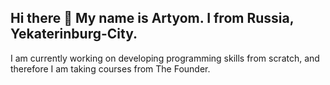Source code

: ## Hi there 👋 My name is Artyom. I from Russia, Yekaterinburg-City.
I am currently working on developing programming skills from scratch, and therefore I am taking courses from The Founder.

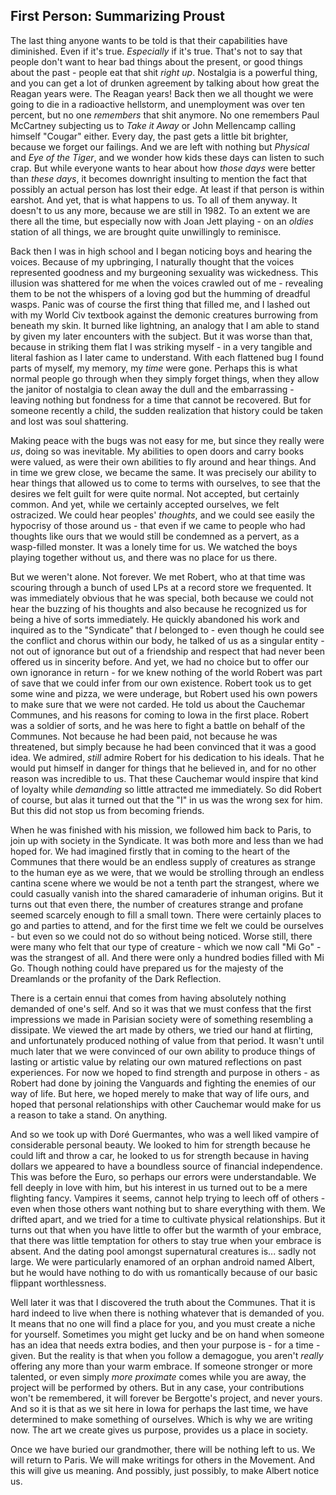 ## First Person: Summarizing Proust

The last thing anyone wants to be told is that their capabilities have diminished. Even if it's true. _Especially_ if it's true. That's not to say that people don't want to hear bad things about the present, or good things about the past - people eat that shit _right up_. Nostalgia is a powerful thing, and you can get a lot of drunken agreement by talking about how great the Reagan years were. The Reagan years! Back then we all thought we were going to die in a radioactive hellstorm, and unemployment was over ten percent, but no one _remembers_ that shit anymore. No one remembers Paul McCartney subjecting us to _Take it Away_ or John Mellencamp calling himself "Cougar" either. Every day, the past gets a little bit brighter, because we forget our failings. And we are left with nothing but _Physical_ and _Eye of the Tiger_, and we wonder how kids these days can listen to such crap. But while everyone wants to hear about how _those days_ were better than _these days_, it becomes downright insulting to mention the fact that possibly an actual person has lost their edge. At least if that person is within earshot. And yet, that is what happens to us. To all of them anyway. It doesn't to us any more, because we are still in 1982. To an extent we are there all the time, but especially now with Joan Jett playing - on an _oldies_ station of all things, we are brought quite unwillingly to reminisce.

Back then I was in high school and I began noticing boys and hearing the voices. Because of my upbringing, I naturally thought that the voices represented goodness and my burgeoning sexuality was wickedness. This illusion was shattered for me when the voices crawled out of me - revealing them to be not the whispers of a loving god but the humming of dreadful wasps. Panic was of course the first thing that filled me, and I lashed out with my World Civ textbook against the demonic creatures burrowing from beneath my skin. It burned like lightning, an analogy that I am able to stand by given my later encounters with the subject. But it was worse than that, because in striking them flat I was striking myself - in a very tangible and literal fashion as I later came to understand. With each flattened bug I found parts of myself, my memory, my _time_ were gone. Perhaps this is what normal people go through when they simply forget things, when they allow the janitor of nostalgia to clean away the dull and the embarrassing - leaving nothing but fondness for a time that cannot be recovered. But for someone recently a child, the sudden realization that history could be taken and lost was soul shattering.

Making peace with the bugs was not easy for me, but since they really were _us_, doing so was inevitable. My abilities to open doors and carry books were valued, as were their own abilities to fly around and hear things. And in time we grew close, we became the same. It was precisely our ability to hear things that allowed us to come to terms with ourselves, to see that the desires we felt guilt for were quite normal. Not accepted, but certainly common. And yet, while we certainly accepted ourselves, we felt ostracized. We could hear peoples' _thoughts_, and we could see easily the hypocrisy of those around us - that even if we came to people who had thoughts like ours that we would still be condemned as a pervert, as a wasp-filled monster. It was a lonely time for us. We watched the boys playing together without us, and there was no place for us there.

But we weren't alone. Not forever. We met Robert, who at that time was scouring through a bunch of used LPs at a record store we frequented. It was immediately obvious that he was special, both because we could not hear the buzzing of his thoughts and also because he recognized us for being a hive of sorts immediately. He quickly abandoned his work and inquired as to the "Syndicate" that _I_ belonged to - even though he could see the conflict and chorus within our body, he talked of us as a singular entity - not out of ignorance but out of a friendship and respect that had never been offered us in sincerity before. And yet, we had no choice but to offer our own ignorance in return - for we knew nothing of the world Robert was part of save that we could infer from our own existence. Robert took us to get some wine and pizza, we were underage, but Robert used his own powers to make sure that we were not carded. He told us about the Cauchemar Communes, and his reasons for coming to Iowa in the first place. Robert was a soldier of sorts, and he was here to fight a battle on behalf of the Communes. Not because he had been paid, not because he was threatened, but simply because he had been convinced that it was a good idea. We admired, _still_ admire Robert for his dedication to his ideals. That he would put himself in danger for things that he believed in, and for no other reason was incredible to us. That these Cauchemar would inspire that kind of loyalty while _demanding_ so little attracted me immediately. So did Robert of course, but alas it turned out that the "I" in us was the wrong sex for him. But this did not stop us from becoming friends.

When he was finished with his mission, we followed him back to Paris, to join up with society in the Syndicate. It was both more and less than we had hoped for. We had imagined firstly that in coming to the heart of the Communes that there would be an endless supply of creatures as strange to the human eye as we were, that we would be strolling through an endless cantina scene where we would be not a tenth part the strangest, where we could casually vanish into the shared camaraderie of inhuman origins. But it turns out that even there, the number of creatures strange and profane seemed scarcely enough to fill a small town. There were certainly places to go and parties to attend, and for the first time we felt we could be ourselves - but even so we could not do so without being noticed. Worse still, there were many who felt that our type of creature - which we now call "Mi Go" - was the strangest of all. And there were only a hundred bodies filled with Mi Go. Though nothing could have prepared us for the majesty of the Dreamlands or the profanity of the Dark Reflection. 

There is a certain ennui that comes from having absolutely nothing demanded of one's self. And so it was that we must confess that the first impressions we made in Parisian society were of something resembling a dissipate. We viewed the art made by others, we tried our hand at flirting, and unfortunately produced nothing of value from that period. It wasn't until much later that we were convinced of our own ability to produce things of lasting or artistic value by relating our own matured reflections on past experiences. For now we hoped to find strength and purpose in others - as Robert had done by joining the Vanguards and fighting the enemies of our way of life. But here, we hoped merely to make that way of life ours, and hoped that personal relationships with other Cauchemar would make for us a reason to take a stand. On anything.

And so we took up with Doré Guermantes, who was a well liked vampire of considerable personal beauty. We looked to him for strength because he could lift and throw a car, he looked to us for strength because in having dollars we appeared to have a boundless source of financial independence. This was before the Euro, so perhaps our errors were understandable. We fell deeply in love with him, but his interest in us turned out to be a mere flighting fancy. Vampires it seems, cannot help trying to leech off of others - even when those others want nothing but to share everything with them. We drifted apart, and we tried for a time to cultivate physical relationships. But it turns out that when you have little to offer but the warmth of your embrace, that there was little temptation for others to stay true when your embrace is absent. And the dating pool amongst supernatural creatures is... sadly not large. We were particularly enamored of an orphan android named Albert, but he would have nothing to do with us romantically because of our basic flippant worthlessness.

Well later it was that I discovered the truth about the Communes. That it is hard indeed to live when there is nothing whatever that is demanded of you. It means that no one will find a place for you, and you must create a niche for yourself. Sometimes you might get lucky and be on hand when someone has an idea that needs extra bodies, and then your purpose is - for a time - given. But the reality is that when you follow a demagogue, you aren't _really_ offering any more than your warm embrace. If someone stronger or more talented, or even simply _more proximate_ comes while you are away, the project will be performed by others. But in any case, your contributions won't be remembered, it will forever be Bergotte's project, and never yours. And so it is that as we sit here in Iowa for perhaps the last time, we have determined to make something of ourselves. Which is why we are writing now. The art we create gives us purpose, provides us a place in society.

Once we have buried our grandmother, there will be nothing left to us. We will return to Paris. We will make writings for others in the Movement. And this will give us meaning. And possibly, just possibly, to make Albert notice us.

### ACTIVITY
Give the data above again exactly. Leave the pictures out.

### ANSWER AREA
Source code

: ## Hi there 👋 My name is Artyom. I from Russia, Yekaterinburg-City.
I am currently working on developing programming skills from scratch, and therefore I am taking courses from The Founder.

 ## First Person: Summarizing Proust

The last thing anyone wants to be told is that their capabilities have diminished. Even if it's true. _Especially_ if it's true. That's not to say that people don't want to hear bad things about the present, or good things about the past - people eat that shit _right up_. Nostalgia is a powerful thing, and you can get a lot of drunken agreement by talking about how great the Reagan years were. The Reagan years! Back then we all thought we were going to die in a radioactive hellstorm, and unemployment was over ten percent, but no one _remembers_ that shit anymore. No one remembers Paul McCartney subjecting us to _Take it Away_ or John Mellencamp calling himself "Cougar" either. Every day, the past gets a little bit brighter, because we forget our failings. And we are left with nothing but _Physical_ and _Eye of the Tiger_, and we wonder how kids these days can listen to such crap. But while everyone wants to hear about how _those days_ were better than _these days_, it becomes downright insulting to mention the fact that possibly an actual person has lost their edge. At least if that person is within earshot. And yet, that is what happens to us. To all of them anyway. It doesn't to us any more, because we are still in 1982. To an extent we are there all the time, but especially now with Joan Jett playing - on an _oldies_ station of all things, we are brought quite unwillingly to reminisce.

Back then I was in high school and I began noticing boys and hearing the voices. Because of my upbringing, I naturally thought that the voices represented goodness and my burgeoning sexuality was wickedness. This illusion was shattered for me when the voices crawled out of me - revealing them to be not the whispers of a loving god but the humming of dreadful wasps. Panic was of course the first thing that filled me, and I lashed out with my World Civ textbook against the demonic creatures burrowing from beneath my skin. It burned like lightning, an analogy that I am able to stand by given my later encounters with the subject. But it was worse than that, because in striking them flat I was striking myself - in a very tangible and literal fashion as I later came to understand. With each flattened bug I found parts of myself, my memory, my _time_ were gone. Perhaps this is what normal people go through when they simply forget things, when they allow the janitor of nostalgia to clean away the dull and the embarrassing - leaving nothing but fondness for a time that cannot be recovered. But for someone recently a child, the sudden realization that history could be taken and lost was soul shattering.

Making peace with the bugs was not easy for me, but since they really were _us_, doing so was inevitable. My abilities to open doors and carry books were valued, as were their own abilities to fly around and hear things. And in time we grew close, we became the same. It was precisely our ability to hear things that allowed us to come to terms with ourselves, to see that the desires we felt guilt for were quite normal. Not accepted, but certainly common. And yet, while we certainly accepted ourselves, we felt ostracized. We could hear peoples' _thoughts_, and we could see easily the hypocrisy of those around us - that even if we came to people who had thoughts like ours that we would still be condemned as a pervert, as a wasp-filled monster. It was a lonely time for us. We watched the boys playing together without us, and there was no place for us there.

But we weren't alone. Not forever. We met Robert, who at that time was scouring through a bunch of used LPs at a record store we frequented. It was immediately obvious that he was special, both because we could not hear the buzzing of his thoughts and also because he recognized us for being a hive of sorts immediately. He quickly abandoned his work and inquired as to the "Syndicate" that _I_ belonged to - even though he could see the conflict and chorus within our body, he talked of us as a singular entity - not out of ignorance but out of a friendship and respect that had never been offered us in sincerity before. And yet, we had no choice but to offer our own ignorance in return - for we knew nothing of the world Robert was part of save that we could infer from our own existence. Robert took us to get some wine and pizza, we were underage, but Robert used his own powers to make sure that we were not carded. He told us about the Cauchemar Communes, and his reasons for coming to Iowa in the first place. Robert was a soldier of sorts, and he was here to fight a battle on behalf of the Communes. Not because he had been paid, not because he was threatened, but simply because he had been convinced that it was a good idea. We admired, _still_ admire Robert for his dedication to his ideals. That he would put himself in danger for things that he believed in, and for no other reason was incredible to us. That these Cauchemar would inspire that kind of loyalty while _demanding_ so little attracted me immediately. So did Robert of course, but alas it turned out that the "I" in us was the wrong sex for him. But this did not stop us from becoming friends.

When he was finished with his mission, we followed him back to Paris, to join up with society in the Syndicate. It was both more and less than we had hoped for. We had imagined firstly that in coming to the heart of the Communes that there would be an endless supply of creatures as strange to the human eye as we were, that we would be strolling through an endless cantina scene where we would be not a tenth part the strangest, where we could casually vanish into the shared camaraderie of inhuman origins. But it turns out that even there, the number of creatures strange and profane seemed scarcely enough to fill a small town. There were certainly places to go and parties to attend, and for the first time we felt we could be ourselves - but even so we could not do so without being noticed. Worse still, there were many who felt that our type of creature - which we now call "Mi Go" - was the strangest of all. And there were only a hundred bodies filled with Mi Go. Though nothing could have prepared us for the majesty of the Dreamlands or the profanity of the Dark Reflection. 

There is a certain ennui that comes from having absolutely nothing demanded of one's self. And so it was that we must confess that the first impressions we made in Parisian society were of something resembling a dissipate. We viewed the art made by others, we tried our hand at flirting, and unfortunately produced nothing of value from that period. It wasn't until much later that we were convinced of our own ability to produce things of lasting or artistic value by relating our own matured reflections on past experiences. For now we hoped to find strength and purpose in others - as Robert had done by joining the Vanguards and fighting the enemies of our way of life. But here, we hoped merely to make that way of life ours, and hoped that personal relationships with other Cauchemar would make for us a reason to take a stand. On anything.

And so we took up with Doré Guermantes, who was a well liked vampire of considerable personal beauty. We looked to him for strength because he could lift and throw a car, he looked to us for strength because in having dollars we appeared to have a boundless source of financial independence. This was before the Euro, so perhaps our errors were understandable. We fell deeply in love with him, but his interest in us turned out to be a mere flighting fancy. Vampires it seems, cannot help trying to leech off of others - even when those others want nothing but to share everything with them. We drifted apart, and we tried for a time to cultivate physical relationships. But it turns out that when you have little to offer but the warmth of your embrace, that there was little temptation for others to stay true when your embrace is absent. And the dating pool amongst supernatural creatures is... sadly not large. We were particularly enamored of an orphan android named Albert, but he would have nothing to do with us romantically because of our basic flippant worthlessness.

Well later it was that I discovered the truth about the Communes. That it is hard indeed to live when there is nothing whatever that is demanded of you. It means that no one will find a place for you, and you must create a niche for yourself. Sometimes you might get lucky and be on hand when someone has an idea that needs extra bodies, and then your purpose is - for a time - given. But the reality is that when you follow a demagogue, you aren't _really_ offering any more than your warm embrace. If someone stronger or more talented, or even simply _more proximate_ comes while you are away, the project will be performed by others. But in any case, your contributions won't be remembered, it will forever be Bergotte's project, and never yours. And so it is that as we sit here in Iowa for perhaps the last time, we have determined to make something of ourselves. Which is why we are writing now. The art we create gives us purpose, provides us a place in society.

Once we have buried our grandmother, there will be nothing left to us. We will return to Paris. We will make writings for others in the Movement. And this will give us meaning. And possibly, just possibly, to make Albert notice us.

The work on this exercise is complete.